K+
- Country: Singapore
- Broadcast area: Malaysia; Indonesia; Myanmar; Thailand;
- Headquarters: Singapore

Programming
- Picture format: 1080i HDTV

Ownership
- Owner: Aniplus
- Parent: Plus Media Networks Asia
- Sister channels: Aniplus Asia

History
- Launched: 17 September 2014

Links
- Website: www.kplus-asia.com

= K-Plus =

Southeast Asian pay television channel

K-Plus (stylized as K+) is a Southeast Asian pay television channel focused on airing drama series, variety shows, movies and lifestyle programmes in K-pop, beauty & fashion as its main programming genre. It was launched on 17 September 2014 and it is available in Indonesia, Malaysia, and Philippines. It also offers select titles to OTT platforms iflix, LeEco and Tribe. K+ is based in Singapore and is operated by Plus Media Networks Asia, a subsidiary of South Korea-based Aniplus.

==History==
The channel was first launched in Indonesia in September 2014 on pay-TV provider K-Vision & Narasya TV (Malaysia, Indonesia) 2014) (now ceased since 2016 due to the carriage agreement, but now available on IndiHome since 2016 “ and Dens.TV since 2017).

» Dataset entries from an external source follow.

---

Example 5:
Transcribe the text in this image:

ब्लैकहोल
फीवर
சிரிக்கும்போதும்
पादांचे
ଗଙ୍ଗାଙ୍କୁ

In the Philippines, it was previously available on Easy TV Home (from May 25, 2018 until September 30, 2019), Sky Cable (April 2019 to May 1, 2023) and Cablelink (September 2018 till June 1, 2023) with Cignal eventually discontinued the channel operation (alongside its sister channel Aniplus) on January 1, 2024.

The channel is available on Unifi TV in Malaysia on October 1, 2021.

The channel was launched at Astro on May 18, 2022 (which the channel has previously appeared through their Astro GO app exclusively), while included on their prepaid satellite service NJOI in early June 2022.